As part of maternal mortality reducing strategies, coverage of delivery care among sub-Saharan African rural poor will improve, with a range of facilities providing services. Whether high coverage will benefit all socio-economic groups is unknown. Iringa rural District, Southern Tanzania, with high facility delivery coverage, offers a place to address this question. Delivery services are available in first-line facilities (dispensaries, health centres) and one hospital. The authors assessed whether all socio-economic groups access the only comprehensive emergency obstetric care facility equally, and surveyed existing delivery services. Hospital population socio-demographic characteristics were compared to District population using multivariable logistic regression. Women from the hospital compared to the district population were more likely to be wealthier. Poorer women remain disadvantaged even where coverage is high, as they access lower level facilities and are under-represented where life-saving transfusions and caesarean sections are available.

Non-Communicable Disease on the rise in Uganda; Who is to blame?
Nsereko I: CEHURD newsletter December 2014

A recent survey carried out by the Center for Health, Human Rights and Development (CEHURD) with support from United Nations Development Program (UNDP) Uganda country office on the prevalence of risk factors for non communicable diseases among university students in and around Kampala found that up to 67% of the respondents did not know what NCDs were, 12% of students have used drugs, particularly Marijuana, 15% were current tobacco smokers, 9% smoked Shisha. More than 40% of the respondents were staying with parents who smoke, 10% have friends who smoke, 60% have smoked for less and 57% exposed to pro-cigarette advertisements. In areas where NCD services are available, these are often hampered by access to essential medicines.
A recent visit by the author to communities of Nyenga and Najja sub-counties of Buikwe district revealed that a huge percentage of the community members find no point in visiting health facilities for early screening for NCDs. The author suggests that government strengthen existing health facilities by providing essential NCD medicines and NCD screening services for at least all health center IVs.

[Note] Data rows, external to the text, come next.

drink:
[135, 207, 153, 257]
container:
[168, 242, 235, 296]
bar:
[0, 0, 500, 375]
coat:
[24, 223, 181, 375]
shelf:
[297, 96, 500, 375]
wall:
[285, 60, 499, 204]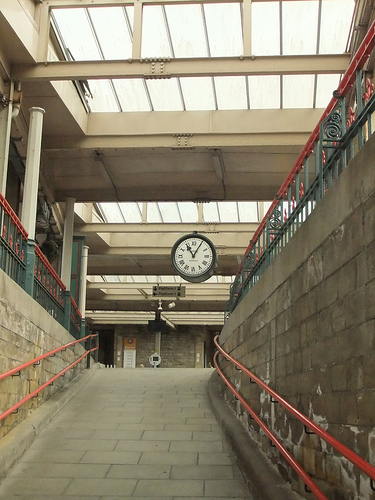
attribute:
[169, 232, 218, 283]
clock — hanging, white, black, large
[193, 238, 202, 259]
arrows — black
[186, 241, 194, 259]
arrows — black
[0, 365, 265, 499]
ramp — concrete, brick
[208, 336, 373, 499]
rails — red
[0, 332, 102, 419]
rails — red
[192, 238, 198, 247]
number — roman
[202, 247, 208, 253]
number — roman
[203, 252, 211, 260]
number — roman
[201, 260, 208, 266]
number — roman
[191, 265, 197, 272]
number — roman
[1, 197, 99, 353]
fence — iron, green, metal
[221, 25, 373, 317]
fence — green, metal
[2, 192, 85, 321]
rails — red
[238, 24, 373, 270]
rails — red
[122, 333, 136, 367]
sign — white, orange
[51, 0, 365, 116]
windows — skylights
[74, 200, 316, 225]
windows — skylights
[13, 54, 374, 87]
beams — tan, steel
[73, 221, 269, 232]
beams — steel, tan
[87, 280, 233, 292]
beams — tan, steel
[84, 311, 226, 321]
beams — tan, steel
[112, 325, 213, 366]
wall — stone, concrete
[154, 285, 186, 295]
sign — black, white, hanging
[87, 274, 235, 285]
windows — skylights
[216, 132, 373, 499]
wall — stone, concrete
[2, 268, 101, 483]
wall — stone, concrete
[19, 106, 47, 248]
column — supporting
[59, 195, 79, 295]
column — supporting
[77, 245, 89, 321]
column — supporting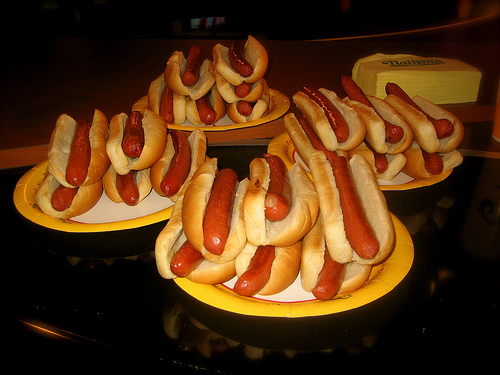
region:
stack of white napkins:
[351, 52, 481, 105]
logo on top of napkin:
[381, 55, 442, 70]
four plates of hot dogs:
[12, 35, 460, 320]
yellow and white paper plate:
[172, 202, 414, 317]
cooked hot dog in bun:
[312, 151, 394, 261]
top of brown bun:
[179, 157, 216, 250]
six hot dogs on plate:
[156, 150, 412, 315]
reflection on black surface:
[161, 297, 354, 362]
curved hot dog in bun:
[157, 127, 190, 194]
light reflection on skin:
[210, 233, 222, 248]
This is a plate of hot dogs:
[216, 153, 381, 303]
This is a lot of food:
[198, 196, 262, 271]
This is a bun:
[161, 181, 201, 225]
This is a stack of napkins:
[337, 59, 466, 97]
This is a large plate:
[283, 291, 345, 332]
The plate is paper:
[261, 304, 296, 357]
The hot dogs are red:
[215, 221, 261, 287]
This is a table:
[146, 266, 201, 373]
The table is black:
[78, 254, 146, 366]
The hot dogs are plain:
[156, 185, 233, 257]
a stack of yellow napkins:
[350, 52, 482, 104]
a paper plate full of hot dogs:
[171, 210, 413, 317]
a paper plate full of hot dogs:
[12, 154, 210, 232]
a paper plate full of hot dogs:
[267, 130, 453, 190]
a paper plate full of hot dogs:
[130, 87, 289, 131]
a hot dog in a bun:
[180, 156, 250, 263]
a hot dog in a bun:
[242, 153, 318, 247]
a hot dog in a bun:
[307, 150, 395, 265]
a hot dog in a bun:
[46, 108, 110, 187]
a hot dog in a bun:
[105, 108, 167, 175]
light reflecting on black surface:
[26, 310, 91, 341]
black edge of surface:
[78, 336, 149, 365]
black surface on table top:
[63, 255, 144, 303]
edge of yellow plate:
[191, 288, 290, 327]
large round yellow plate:
[158, 193, 418, 340]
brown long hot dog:
[329, 190, 386, 262]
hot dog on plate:
[239, 142, 324, 261]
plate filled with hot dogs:
[173, 142, 419, 304]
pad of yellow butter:
[358, 47, 484, 109]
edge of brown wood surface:
[14, 123, 41, 153]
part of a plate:
[381, 282, 391, 288]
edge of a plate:
[298, 302, 304, 305]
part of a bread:
[373, 200, 393, 233]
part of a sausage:
[272, 191, 279, 206]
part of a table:
[108, 304, 128, 333]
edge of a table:
[401, 320, 413, 331]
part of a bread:
[325, 193, 330, 220]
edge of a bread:
[289, 220, 295, 227]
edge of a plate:
[225, 289, 236, 297]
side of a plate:
[128, 218, 137, 228]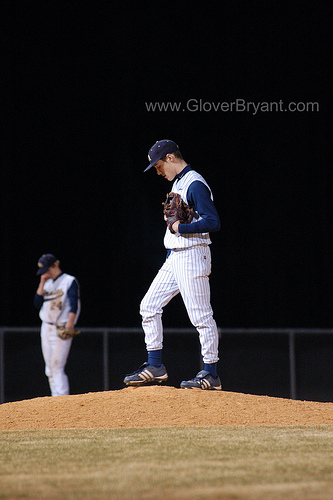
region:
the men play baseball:
[40, 137, 222, 399]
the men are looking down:
[38, 140, 223, 400]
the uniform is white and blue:
[34, 136, 220, 405]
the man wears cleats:
[121, 370, 219, 387]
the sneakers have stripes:
[122, 371, 222, 389]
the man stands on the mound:
[0, 386, 331, 498]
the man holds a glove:
[161, 197, 193, 234]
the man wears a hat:
[141, 138, 178, 176]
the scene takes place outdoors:
[2, 0, 330, 499]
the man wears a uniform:
[124, 140, 221, 386]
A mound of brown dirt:
[3, 388, 332, 431]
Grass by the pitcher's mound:
[2, 431, 332, 498]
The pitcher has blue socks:
[146, 348, 217, 372]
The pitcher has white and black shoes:
[122, 372, 221, 389]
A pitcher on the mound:
[125, 139, 222, 390]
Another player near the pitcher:
[34, 253, 78, 394]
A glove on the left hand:
[164, 192, 186, 226]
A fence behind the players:
[1, 327, 330, 403]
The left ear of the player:
[166, 152, 176, 161]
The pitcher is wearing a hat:
[139, 140, 180, 169]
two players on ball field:
[32, 135, 228, 397]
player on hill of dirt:
[126, 133, 234, 396]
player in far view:
[32, 247, 84, 397]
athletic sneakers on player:
[120, 368, 223, 393]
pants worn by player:
[143, 248, 227, 361]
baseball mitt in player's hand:
[161, 192, 196, 224]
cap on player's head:
[143, 136, 182, 171]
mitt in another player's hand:
[58, 319, 77, 342]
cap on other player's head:
[34, 252, 61, 272]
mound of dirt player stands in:
[2, 390, 332, 430]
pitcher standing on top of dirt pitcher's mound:
[120, 134, 329, 437]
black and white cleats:
[115, 360, 225, 394]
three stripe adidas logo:
[134, 364, 154, 381]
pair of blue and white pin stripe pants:
[134, 245, 225, 372]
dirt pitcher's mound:
[4, 387, 332, 436]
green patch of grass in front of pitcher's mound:
[3, 428, 330, 496]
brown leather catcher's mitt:
[153, 189, 193, 234]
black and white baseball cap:
[136, 135, 184, 175]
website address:
[137, 91, 322, 121]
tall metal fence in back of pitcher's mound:
[4, 319, 331, 399]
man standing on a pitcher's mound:
[108, 119, 229, 402]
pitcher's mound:
[0, 383, 326, 499]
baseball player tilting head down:
[30, 239, 88, 405]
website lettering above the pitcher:
[137, 92, 323, 119]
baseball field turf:
[0, 427, 329, 494]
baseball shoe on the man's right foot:
[121, 362, 169, 387]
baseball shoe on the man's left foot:
[179, 364, 224, 391]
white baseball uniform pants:
[137, 238, 221, 370]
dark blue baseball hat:
[142, 132, 179, 174]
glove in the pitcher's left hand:
[158, 185, 198, 231]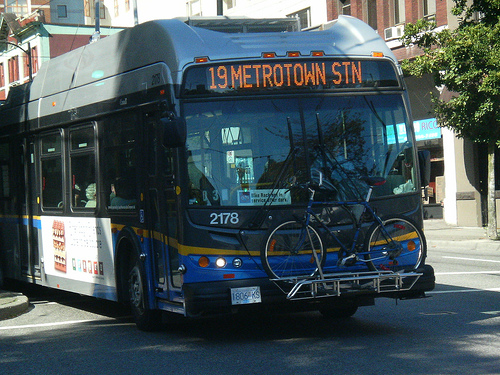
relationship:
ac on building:
[382, 23, 405, 48] [326, 0, 498, 230]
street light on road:
[4, 38, 46, 68] [29, 244, 496, 363]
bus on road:
[1, 11, 436, 337] [4, 250, 496, 374]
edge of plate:
[233, 299, 263, 309] [227, 284, 262, 306]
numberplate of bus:
[231, 286, 262, 305] [18, 24, 448, 314]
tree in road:
[401, 3, 499, 153] [4, 250, 496, 374]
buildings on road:
[3, 2, 485, 64] [396, 326, 476, 358]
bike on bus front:
[266, 159, 432, 292] [178, 13, 435, 322]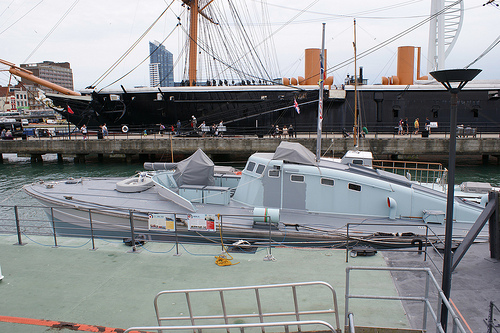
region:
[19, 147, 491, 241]
the boat at the dock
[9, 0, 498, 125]
the ship is docked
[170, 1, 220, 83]
the mast on the ship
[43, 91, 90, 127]
the bow of the ship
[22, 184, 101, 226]
the bow of the boat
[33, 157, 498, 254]
the boat being painted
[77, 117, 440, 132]
people on the dock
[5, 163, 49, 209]
the water is calm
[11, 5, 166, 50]
the sky is gray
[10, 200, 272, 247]
the fence beside the boat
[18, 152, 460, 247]
a white yacht on a pier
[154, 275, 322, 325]
a small white gate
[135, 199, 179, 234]
a small white sign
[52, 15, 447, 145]
a large black ocean ship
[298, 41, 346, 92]
large orange ship pipes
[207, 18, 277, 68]
a bunch of boat strings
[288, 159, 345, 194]
windows on a yacht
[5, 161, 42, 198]
a bunch of still ocean water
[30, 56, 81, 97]
a tall grey building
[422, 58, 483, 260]
a tall black light post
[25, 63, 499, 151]
the ship is black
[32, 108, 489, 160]
people at the dock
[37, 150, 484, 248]
white boat that is docked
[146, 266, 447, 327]
white railings to the entrance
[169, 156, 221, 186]
gray covers over the part of boat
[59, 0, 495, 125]
larger ship in the back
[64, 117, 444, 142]
people on the pier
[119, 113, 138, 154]
white life perserve hanging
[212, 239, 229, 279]
yellow rope on the ground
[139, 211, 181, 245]
sign on the rail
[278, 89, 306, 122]
flag in the distance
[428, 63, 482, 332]
black light post by the rail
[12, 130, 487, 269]
boat docked at the pier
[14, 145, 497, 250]
small white boat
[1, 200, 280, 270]
railing along the pier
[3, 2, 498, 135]
large ship in the water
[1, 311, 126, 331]
orange line on the ground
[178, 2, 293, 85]
several ropes on the ship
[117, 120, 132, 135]
small white life preserver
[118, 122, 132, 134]
life preserver on the side of the ship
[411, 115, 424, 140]
man walking along the pier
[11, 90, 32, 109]
windows on the building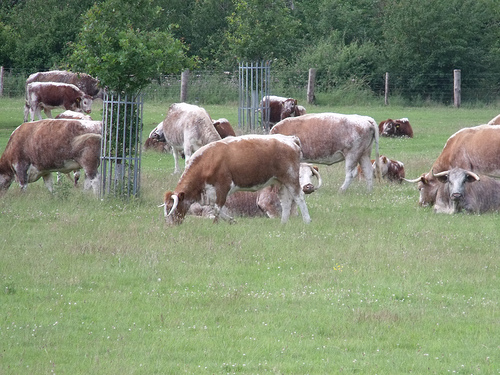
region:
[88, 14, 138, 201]
tree has a fence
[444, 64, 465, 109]
pole surrounds the back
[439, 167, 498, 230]
animal looking at the camera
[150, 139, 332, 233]
color of animal is brown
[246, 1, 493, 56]
many trees in background of photo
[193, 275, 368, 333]
white flowers in the grass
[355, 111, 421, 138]
animal is lying down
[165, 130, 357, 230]
animal is eating grass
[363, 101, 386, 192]
tail is long on animal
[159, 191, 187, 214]
horns on animal are white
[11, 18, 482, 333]
a herd of cows in a field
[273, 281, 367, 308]
some small white flowers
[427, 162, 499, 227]
a cow laying down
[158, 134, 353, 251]
a brown cow grazing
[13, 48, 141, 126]
a cow with it's baby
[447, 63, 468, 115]
a thick wood pole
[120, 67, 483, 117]
a long wire fence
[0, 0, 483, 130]
a background of trees and bushes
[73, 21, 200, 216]
a young, healthy tree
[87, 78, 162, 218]
a fence around a tree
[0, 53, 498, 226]
Animals in the pasture.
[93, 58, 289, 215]
Metal fences around the trees.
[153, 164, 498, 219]
Horns on the animals.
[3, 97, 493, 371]
Grassy field where animals are.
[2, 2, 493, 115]
Trees in the background.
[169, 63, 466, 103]
Wooden fence posts in the field.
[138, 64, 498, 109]
Metal fence along field.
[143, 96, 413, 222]
Cows laying in the field.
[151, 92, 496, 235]
Bulls in the field.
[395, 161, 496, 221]
Horned bulls laying in the field.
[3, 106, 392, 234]
four cows grazing in a field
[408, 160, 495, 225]
two cows laying down on ground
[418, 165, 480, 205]
two horns on a cow's head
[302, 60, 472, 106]
a wire fence with wooden poles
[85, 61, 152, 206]
a metal fence around a tree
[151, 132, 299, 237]
a cow eating grass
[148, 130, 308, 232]
a cow with its head down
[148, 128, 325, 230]
a cow grazing in a field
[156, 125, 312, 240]
a brown and white cow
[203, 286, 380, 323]
white flowers growing in a field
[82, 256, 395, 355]
the grass in the field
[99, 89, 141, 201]
the protector around the greenery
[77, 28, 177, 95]
the greenery hanging out of the top of the protector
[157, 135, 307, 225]
the bull grazing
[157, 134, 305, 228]
the bull with the head down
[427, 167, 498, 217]
the bull lying in the grass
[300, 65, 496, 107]
the fence in the back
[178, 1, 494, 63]
the trees in the back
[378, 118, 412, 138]
the darker cow lying in the back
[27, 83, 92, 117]
the shorter cow standing in front of the taller cow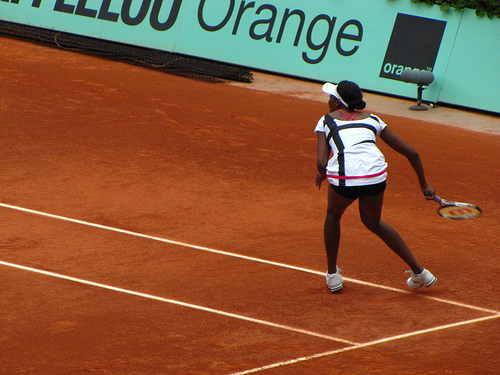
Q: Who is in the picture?
A: Black tennis player.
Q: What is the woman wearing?
A: White dress.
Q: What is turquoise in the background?
A: Advertising banner.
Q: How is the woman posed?
A: Crouched and ready to swing.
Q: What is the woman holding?
A: A racket.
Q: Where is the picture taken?
A: Tennis court.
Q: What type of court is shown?
A: Clay.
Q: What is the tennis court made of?
A: Dirt.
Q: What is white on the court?
A: Lines.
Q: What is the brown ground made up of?
A: Dirt.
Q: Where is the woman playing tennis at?
A: Tennis court.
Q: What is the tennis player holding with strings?
A: Racket.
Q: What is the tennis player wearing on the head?
A: Visor.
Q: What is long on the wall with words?
A: Banner.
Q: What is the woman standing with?
A: Legs.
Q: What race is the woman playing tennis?
A: African American.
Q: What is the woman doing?
A: Playing tennis.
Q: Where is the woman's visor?
A: On her head.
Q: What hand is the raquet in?
A: Right.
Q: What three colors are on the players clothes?
A: Black, white and pink.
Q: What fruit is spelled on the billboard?
A: Orange.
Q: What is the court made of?
A: Red clay.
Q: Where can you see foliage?
A: Above the sponsers board.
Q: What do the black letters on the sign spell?
A: Orange.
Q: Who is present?
A: A woman.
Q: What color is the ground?
A: Brown.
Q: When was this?
A: Daytime.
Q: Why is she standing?
A: To hit the ball.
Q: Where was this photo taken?
A: Tennis court.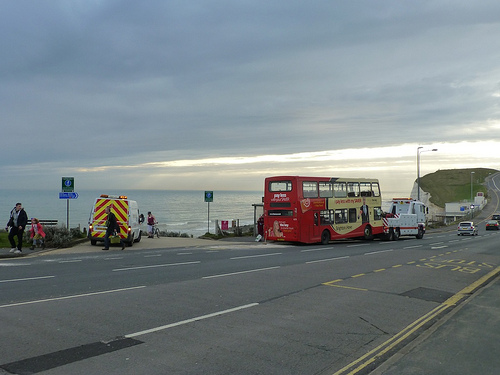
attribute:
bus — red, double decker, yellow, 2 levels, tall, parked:
[255, 170, 390, 252]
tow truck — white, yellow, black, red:
[381, 191, 434, 244]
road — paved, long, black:
[0, 165, 499, 373]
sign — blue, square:
[56, 174, 82, 203]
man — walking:
[3, 200, 29, 256]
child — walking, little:
[25, 215, 49, 254]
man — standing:
[144, 209, 157, 240]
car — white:
[452, 217, 482, 240]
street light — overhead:
[414, 143, 444, 205]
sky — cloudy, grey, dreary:
[2, 0, 499, 191]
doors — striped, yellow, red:
[93, 199, 130, 241]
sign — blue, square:
[199, 188, 220, 207]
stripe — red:
[386, 220, 421, 234]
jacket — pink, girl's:
[24, 220, 50, 243]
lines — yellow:
[312, 247, 497, 375]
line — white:
[121, 297, 265, 343]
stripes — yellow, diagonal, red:
[92, 197, 130, 244]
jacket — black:
[3, 206, 31, 230]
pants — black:
[5, 225, 27, 253]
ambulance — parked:
[84, 190, 146, 248]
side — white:
[412, 181, 444, 226]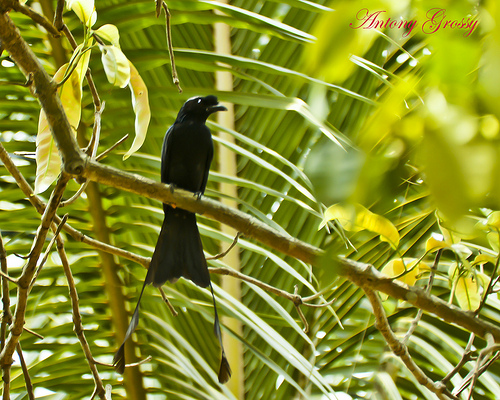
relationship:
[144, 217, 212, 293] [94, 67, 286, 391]
tail of bird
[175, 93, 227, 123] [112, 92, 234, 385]
head of bird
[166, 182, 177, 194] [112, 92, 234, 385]
foot of bird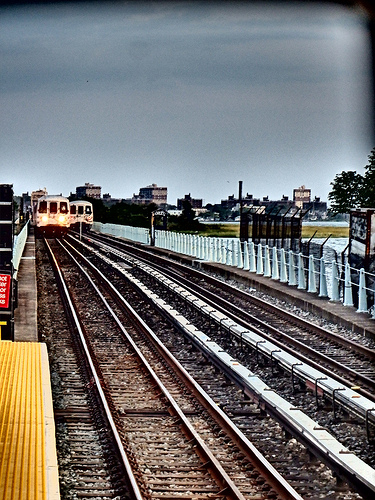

Defining Motivational Intensity of Need for Family Planning in Africa
Kuang B, Ross J, Madsen EL: African Journal of Reproductive Health 18(3), September 2014

This study presents a new approach to defining high and low motivation groups of contraceptive users by stated intention to use, past use, and unmet need, to determine how these groups differ in characteristics and in region of residence. Data came from 23 DHS surveys in sub-Saharan countries. The low motivation non-users, with less past use and less intention to use in the future, are more rural, less educated, and closer to poverty. When used to guide planning, unmet need should be augmented with motivation, since the two classifications do not entirely overlap. Between 10 and 17 percent of current non-users of family planning are likely highly motivated to use, but are not captured in the unmet need classification. Programme implications for these non-using groups are discussed.